The paddleboats, just by unforeseen chance, had become implements of war late in a defensive action. Very colorful paddleboats, some fit for solo paddlers others equipped to handle two. But too late and poorly deployed. In the aftermath of today’s melee they were scattered along the river’s shoreline, askew, upended many of them, laden with wounded or dead soldiers and riddled with grape shot and minie balls. Grape shot, of course, being a cluster of iron balls wrapped with canvas in a bundle and shot from a cannon. Minie balls were muzzle-loaded iron balls shot from a rifle. Some paddleboats remained afloat but no longer in use as their passengers were all dead, or wounded and dying. They floated down river wherever the slow moving current would eventually decide to deposit them. The battle was done. The paddleboat battalion, their ill-thought tour of duty, concluded.
Human bodies were destroyed and splayed out across the open field over four hundred yards by another two hundred yards. One army dominated the other on this sad bloodstained afternoon, sun still blazing, but descending from its apex. The losing army needed reinforcements, of which there were many, but separated by that lazy, slow rolling river just beyond the battlefield. With the losing army hunkered down along the river’s edge waiting for the reinforcing troops, the victors approached from higher ground and shot at will. A turkey shoot, so they said to each other standing proud, pointing and shooting. Oh sure, many of them were being shot dead in return, but they had the numbers and would clearly win the day.

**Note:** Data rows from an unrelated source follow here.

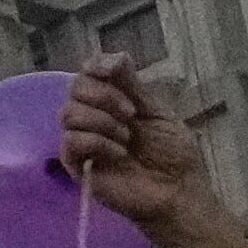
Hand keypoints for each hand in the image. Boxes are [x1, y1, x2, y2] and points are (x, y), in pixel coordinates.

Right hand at [57, 69, 221, 247]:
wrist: (178, 191)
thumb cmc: (173, 155)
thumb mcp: (158, 113)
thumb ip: (133, 86)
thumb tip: (117, 55)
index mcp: (112, 101)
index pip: (88, 72)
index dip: (96, 65)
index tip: (114, 71)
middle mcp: (93, 116)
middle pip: (75, 87)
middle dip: (105, 96)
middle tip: (131, 114)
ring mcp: (83, 140)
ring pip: (69, 113)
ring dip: (103, 122)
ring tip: (127, 139)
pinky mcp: (76, 164)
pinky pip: (71, 140)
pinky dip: (98, 143)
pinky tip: (119, 154)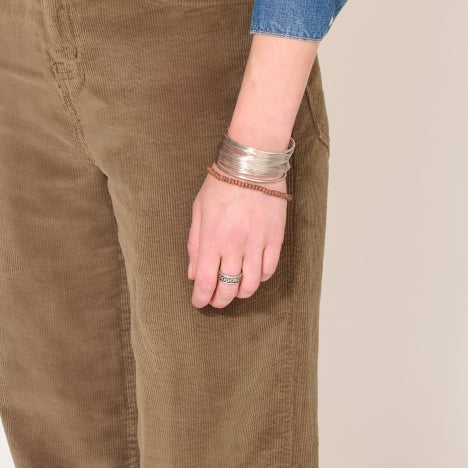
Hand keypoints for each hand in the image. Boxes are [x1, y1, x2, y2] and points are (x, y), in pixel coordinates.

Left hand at [187, 169, 287, 307]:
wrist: (251, 165)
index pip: (205, 282)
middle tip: (216, 301)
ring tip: (235, 291)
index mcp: (212, 240)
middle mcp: (234, 247)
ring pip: (251, 285)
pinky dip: (261, 278)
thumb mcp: (199, 211)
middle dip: (220, 300)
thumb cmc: (222, 184)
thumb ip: (194, 244)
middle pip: (228, 288)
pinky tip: (254, 275)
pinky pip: (269, 270)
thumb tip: (193, 272)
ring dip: (241, 293)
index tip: (199, 302)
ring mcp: (256, 244)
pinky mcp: (275, 239)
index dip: (201, 298)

Across the river were the late-coming, but finally here, reinforcements. But the river! There was no easy crossing and it was easily more than 200 feet across, and too deep to traverse on foot. The soldiers couldn’t swim it because they were bogged down with much heavy gear. There hadn’t been time enough to seek out a way to traverse it nor build a bridge across. But, as wondrous as the odds might be, a traveling carnival had been caught up in the preamble to this brewing war. The people associated with the carnival had scattered long ago as the armies engaged. What they left behind was mostly unusable junk, tents and portable booths. The soldiers approached the river, could see the war in progress, their comrades in distress and sought to get across to do their part.
A very dedicated corporal was the first to take up the initiative. He saw a paddleboat up river, sat down and got underway, paddling furiously, fueled by rage and adrenaline. He was so exhausted when he finally crossed that he stumbled ashore with wobbly legs only to get popped in the heat of the ‘turkey shoot’ as he disembarked the paddleboat. Meanwhile other soldiers, having seen what was perceived as smart action, engaged paddleboats themselves and were making their own journeys across the river, one by one and two by two. This strange visual of the rainbow colored army had only a minor affect on the actual fighting. The victors were distracted by the colorful, slow moving watercrafts poorly working their way across the river. This then brought some very untimely, and understandable, laughing. The victors watching a makeshift navy of 50 or so paddleboats making unimpressive and inefficient trajectories as they set out on their mission to cross the river. The soldiers who had been hunkered down along the shoreline were briefly rejuvenated at seeing the reinforcements, they loaded their rifles with minie balls and successfully fired upon the soon-to-be victors, temporarily preoccupied with hands on knees laughing at the amusing scene setting up before them.
Many paddleboats lost a soldier from sharpshooters. The remaining paddling combatant in the two-seated paddleboat would be unable to project enough energy for the needed force, as a result the vessel ended up down river rather than across it. Down river they went despite the paddling, a continuous volley of rifles followed as long as necessary.
As the paddleboat reserves were emptied, the bulk of the reinforcement stranded across the river, the victors finished off what remained of the losing forces, plus the paddleboat battalion still trying to join in. Not a good decision. Paddleboats, as strongly evidenced here, were proven no vessel of choice by which to enter war. The colorful carnival rides littered the shoreline. Broken, bullet riddled and blood soaked.
[Regrettably inspired by a ridiculous thought while reading about Civil War reenactors and the horrors of those battlefields.]